§ **EXERCISE BRIEF**: Turn the data into a JSON list of strings with one string per line, leaving out blank lines and the pictures. Begin at the line that has "this specimen: 8.02" and stop at the end of the data.

## begin

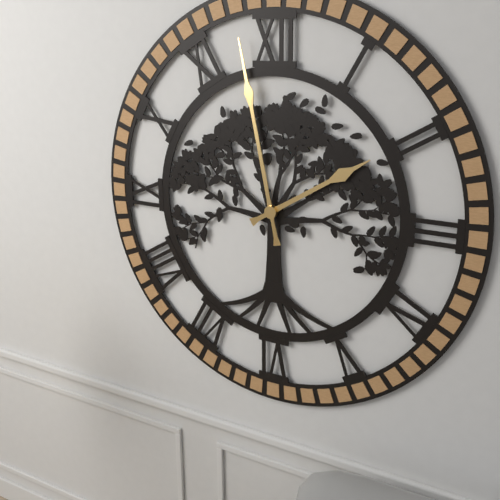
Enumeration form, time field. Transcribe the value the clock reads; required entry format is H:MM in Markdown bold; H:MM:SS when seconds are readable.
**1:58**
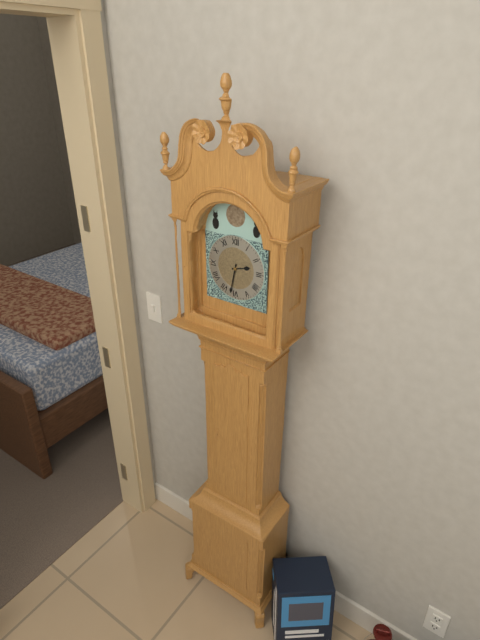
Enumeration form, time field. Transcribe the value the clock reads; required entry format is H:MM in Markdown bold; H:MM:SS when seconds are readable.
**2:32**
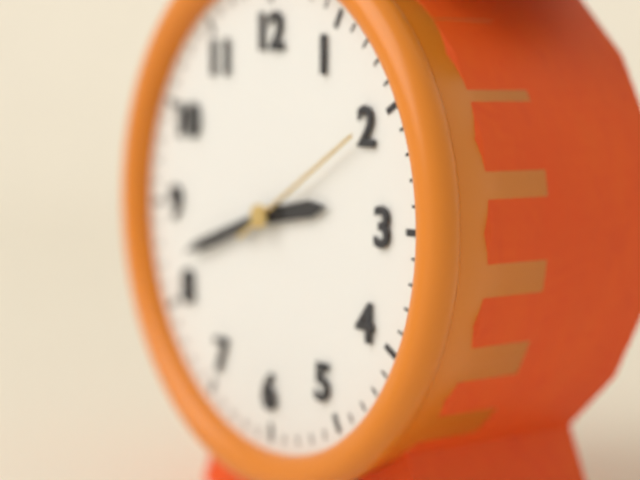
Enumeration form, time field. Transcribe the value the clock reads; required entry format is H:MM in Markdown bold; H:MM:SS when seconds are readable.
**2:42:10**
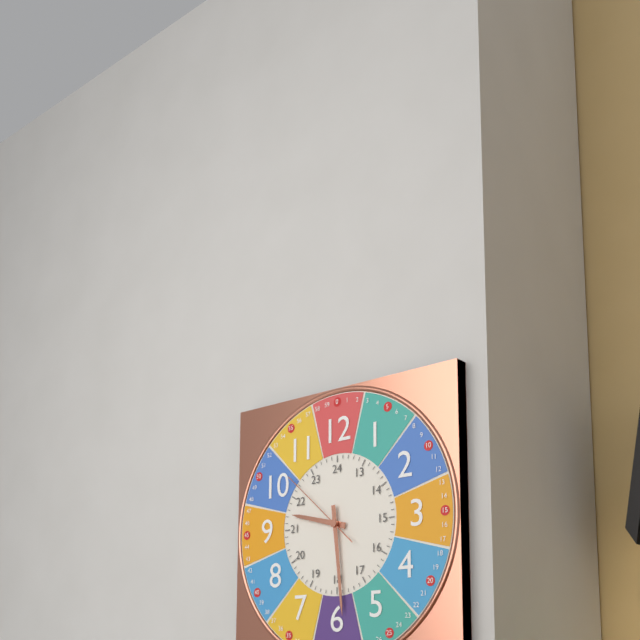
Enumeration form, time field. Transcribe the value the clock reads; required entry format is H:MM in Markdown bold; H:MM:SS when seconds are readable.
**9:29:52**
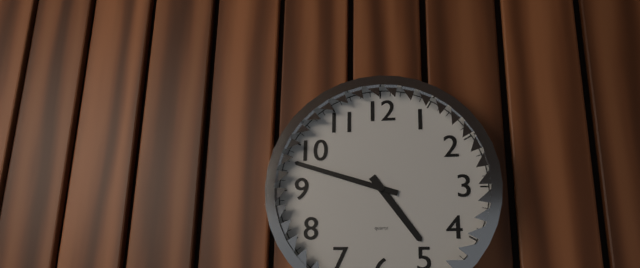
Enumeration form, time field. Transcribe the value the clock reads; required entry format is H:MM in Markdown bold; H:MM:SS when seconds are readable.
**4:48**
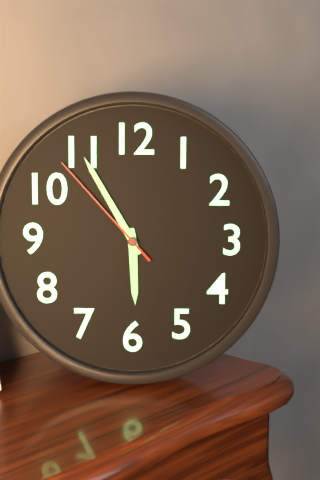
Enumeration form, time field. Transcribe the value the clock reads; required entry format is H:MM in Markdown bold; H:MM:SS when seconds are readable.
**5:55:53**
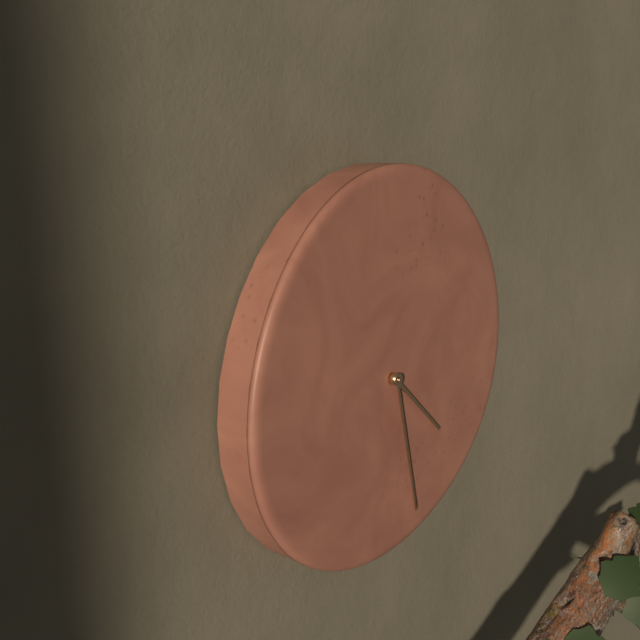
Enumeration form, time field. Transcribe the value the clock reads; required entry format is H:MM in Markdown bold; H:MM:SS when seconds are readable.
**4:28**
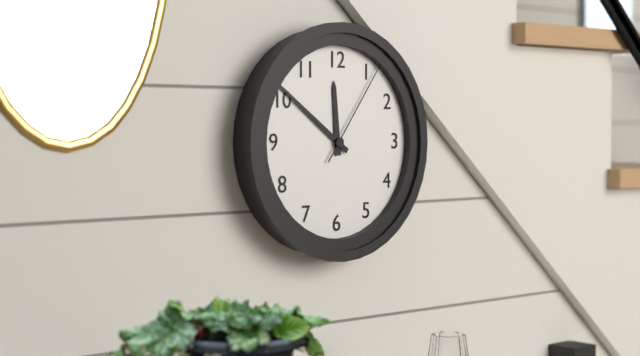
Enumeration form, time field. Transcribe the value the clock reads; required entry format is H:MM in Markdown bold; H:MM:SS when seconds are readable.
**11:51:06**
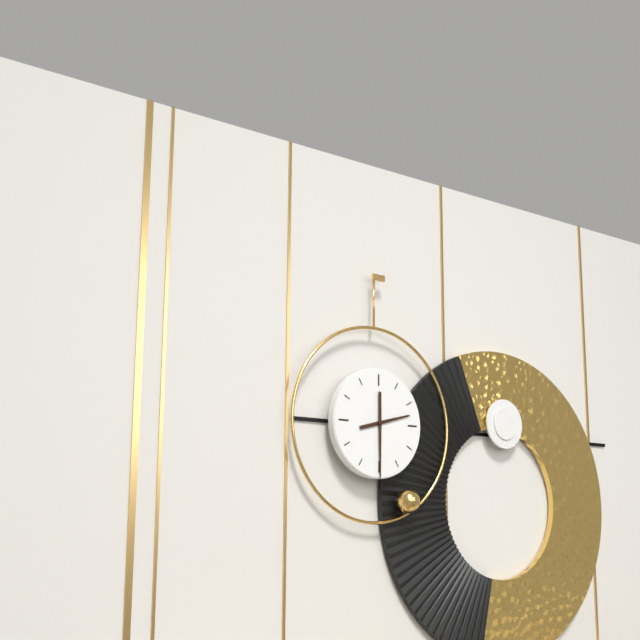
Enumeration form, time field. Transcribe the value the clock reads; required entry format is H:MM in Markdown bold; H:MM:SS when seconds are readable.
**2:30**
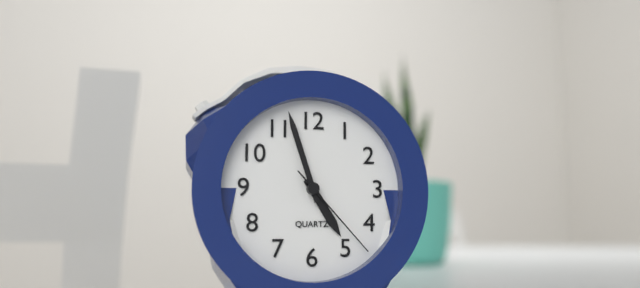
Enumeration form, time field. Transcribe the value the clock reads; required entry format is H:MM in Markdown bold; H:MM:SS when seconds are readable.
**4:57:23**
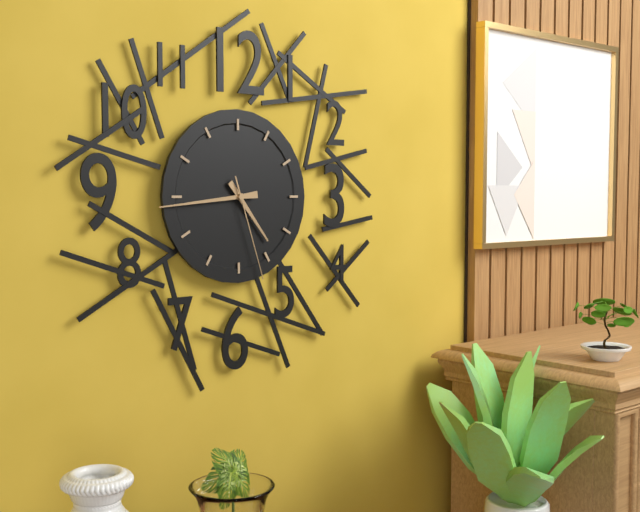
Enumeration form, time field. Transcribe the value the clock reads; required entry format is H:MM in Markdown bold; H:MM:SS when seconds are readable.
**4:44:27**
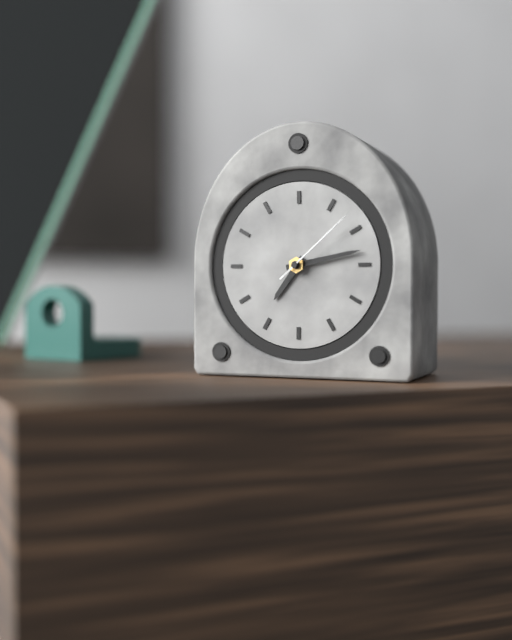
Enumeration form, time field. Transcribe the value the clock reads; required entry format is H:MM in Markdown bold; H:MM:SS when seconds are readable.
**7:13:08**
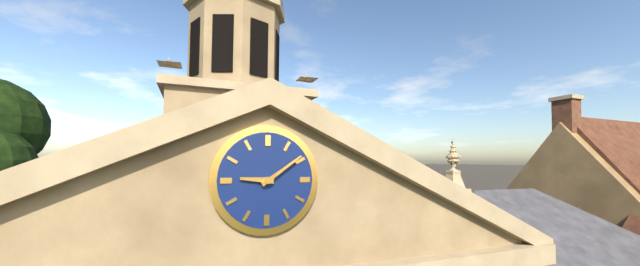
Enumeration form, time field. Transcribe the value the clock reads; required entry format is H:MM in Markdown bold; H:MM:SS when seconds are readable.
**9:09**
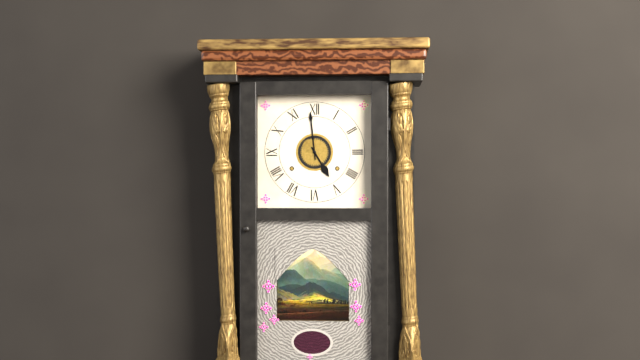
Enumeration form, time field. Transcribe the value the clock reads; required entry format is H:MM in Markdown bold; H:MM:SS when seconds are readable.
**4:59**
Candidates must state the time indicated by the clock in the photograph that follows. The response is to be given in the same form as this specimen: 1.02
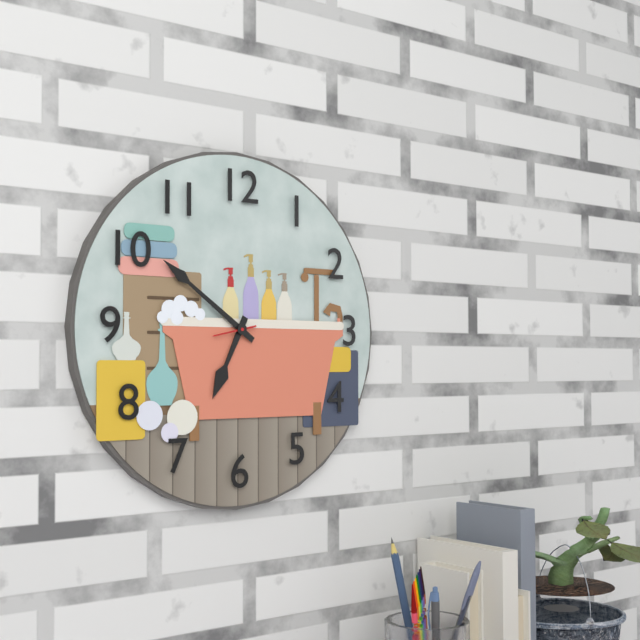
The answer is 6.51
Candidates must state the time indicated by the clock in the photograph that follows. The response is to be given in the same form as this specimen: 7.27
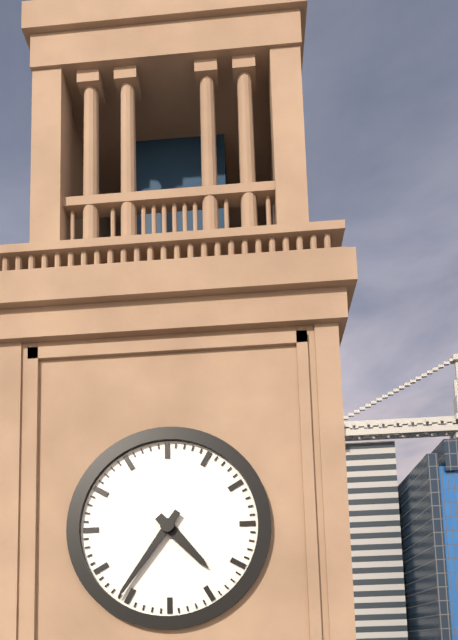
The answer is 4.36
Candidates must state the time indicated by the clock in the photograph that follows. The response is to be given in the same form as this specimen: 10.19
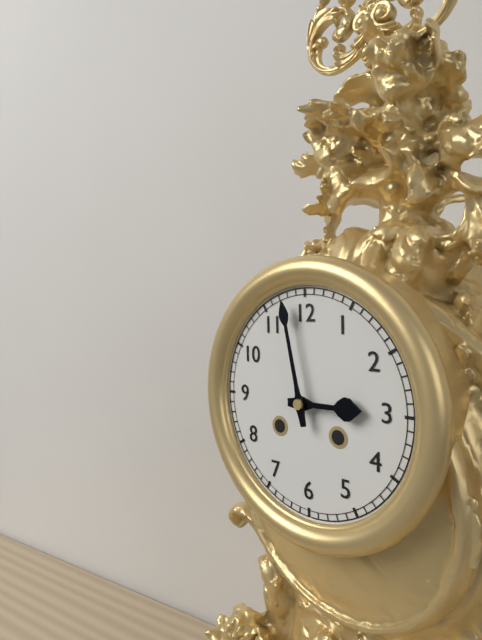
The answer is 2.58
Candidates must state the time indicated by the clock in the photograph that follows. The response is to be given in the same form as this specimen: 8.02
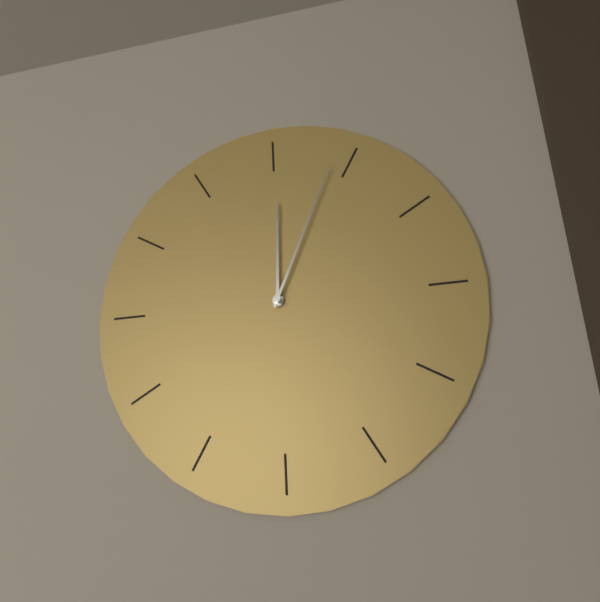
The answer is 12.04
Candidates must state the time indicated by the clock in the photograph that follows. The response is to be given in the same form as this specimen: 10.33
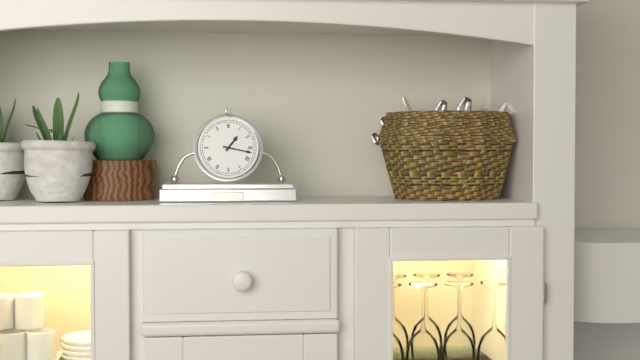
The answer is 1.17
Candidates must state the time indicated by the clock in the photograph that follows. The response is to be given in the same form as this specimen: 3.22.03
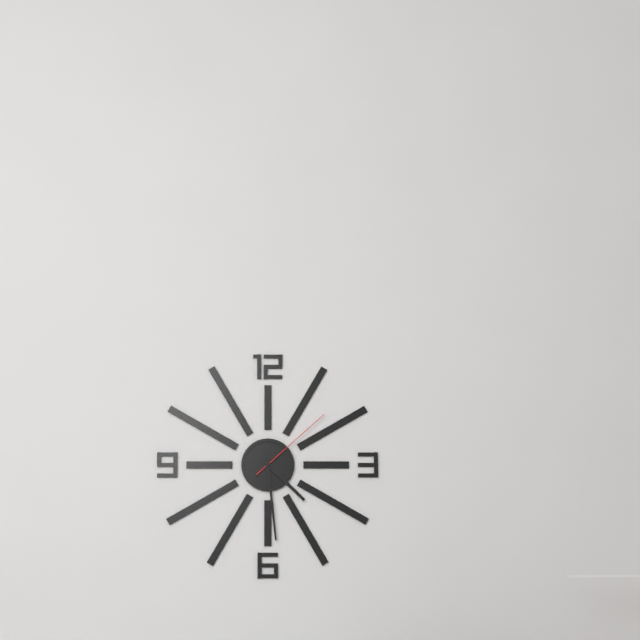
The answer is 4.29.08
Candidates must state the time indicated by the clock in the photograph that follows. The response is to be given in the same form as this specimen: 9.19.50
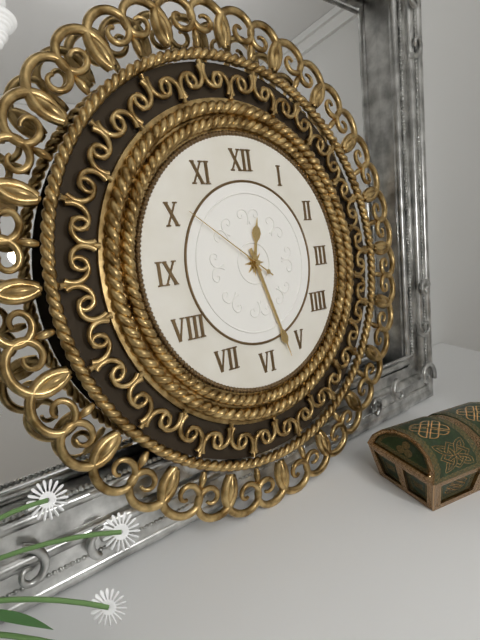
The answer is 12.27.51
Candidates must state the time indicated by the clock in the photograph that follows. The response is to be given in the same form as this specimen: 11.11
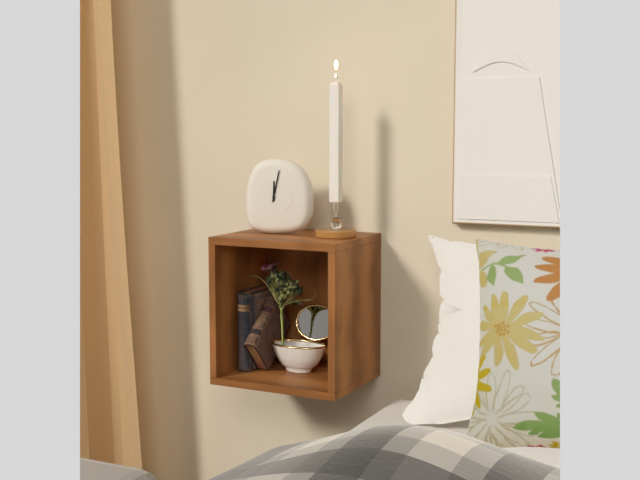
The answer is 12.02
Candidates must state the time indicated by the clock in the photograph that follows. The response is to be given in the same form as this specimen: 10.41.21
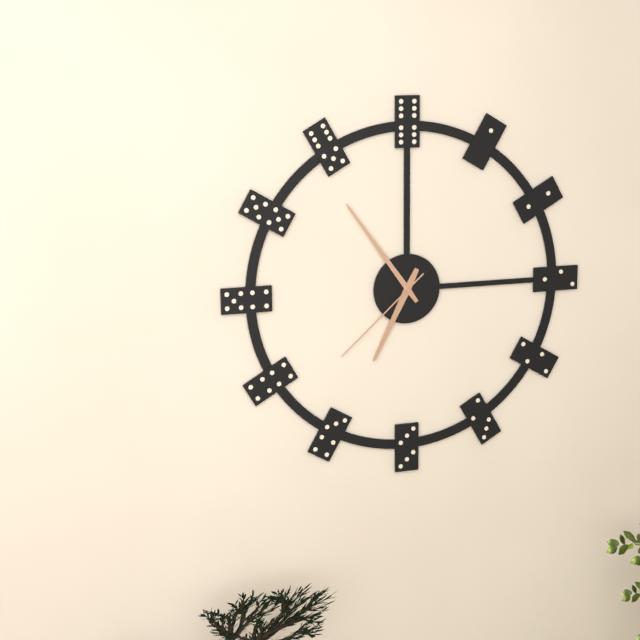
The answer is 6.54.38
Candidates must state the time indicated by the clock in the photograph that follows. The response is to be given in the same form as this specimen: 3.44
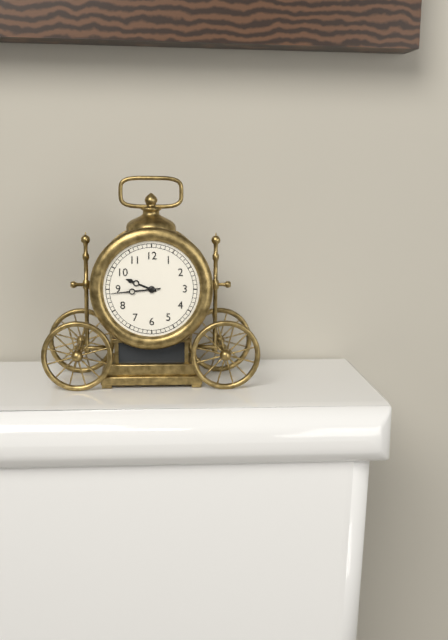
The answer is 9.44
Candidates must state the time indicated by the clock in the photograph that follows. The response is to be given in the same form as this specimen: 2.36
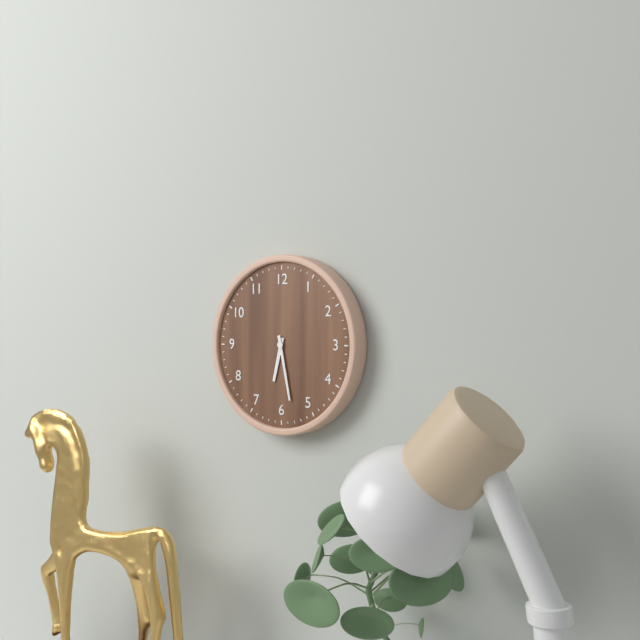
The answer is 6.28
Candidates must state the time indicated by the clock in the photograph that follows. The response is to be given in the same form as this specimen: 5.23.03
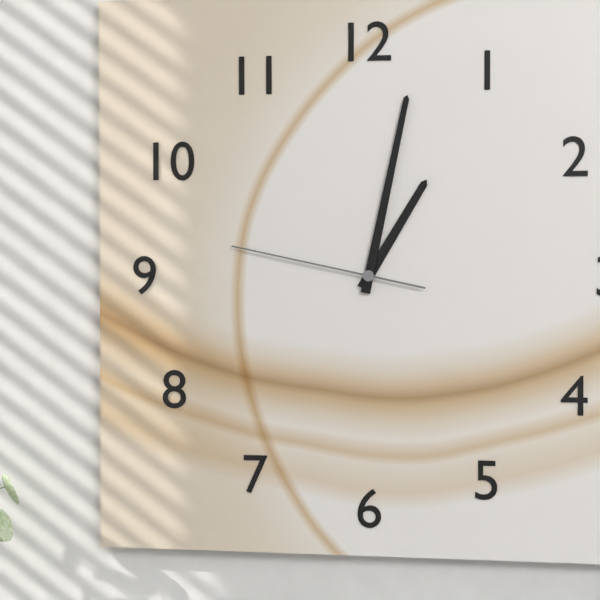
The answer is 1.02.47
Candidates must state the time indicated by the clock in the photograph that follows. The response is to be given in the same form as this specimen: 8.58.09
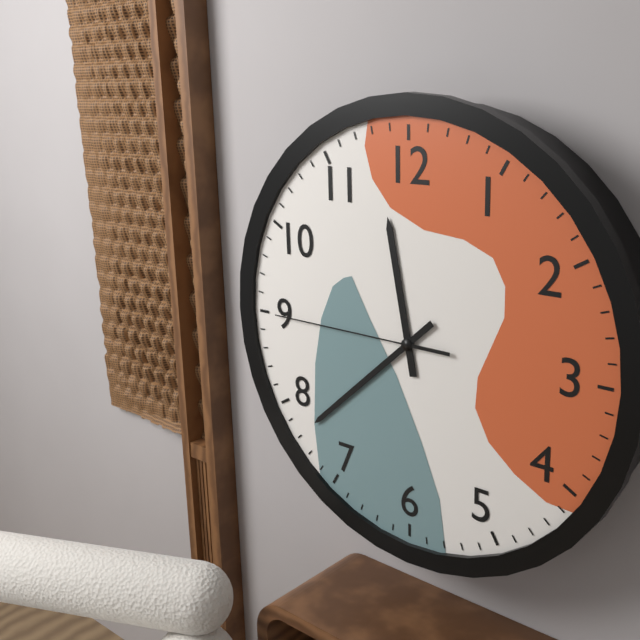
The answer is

## end

§ **COMPLETED EXERCISE**:
[
  "Candidates must state the time indicated by the clock in the photograph that follows. The response is to be given in the same form as this specimen: 8.02",
  "The answer is 12.04",
  "Candidates must state the time indicated by the clock in the photograph that follows. The response is to be given in the same form as this specimen: 10.33",
  "The answer is 1.17",
  "Candidates must state the time indicated by the clock in the photograph that follows. The response is to be given in the same form as this specimen: 3.22.03",
  "The answer is 4.29.08",
  "Candidates must state the time indicated by the clock in the photograph that follows. The response is to be given in the same form as this specimen: 9.19.50",
  "The answer is 12.27.51",
  "Candidates must state the time indicated by the clock in the photograph that follows. The response is to be given in the same form as this specimen: 11.11",
  "The answer is 12.02",
  "Candidates must state the time indicated by the clock in the photograph that follows. The response is to be given in the same form as this specimen: 10.41.21",
  "The answer is 6.54.38",
  "Candidates must state the time indicated by the clock in the photograph that follows. The response is to be given in the same form as this specimen: 3.44",
  "The answer is 9.44",
  "Candidates must state the time indicated by the clock in the photograph that follows. The response is to be given in the same form as this specimen: 2.36",
  "The answer is 6.28",
  "Candidates must state the time indicated by the clock in the photograph that follows. The response is to be given in the same form as this specimen: 5.23.03",
  "The answer is 1.02.47",
  "Candidates must state the time indicated by the clock in the photograph that follows. The response is to be given in the same form as this specimen: 8.58.09",
  "The answer is"
]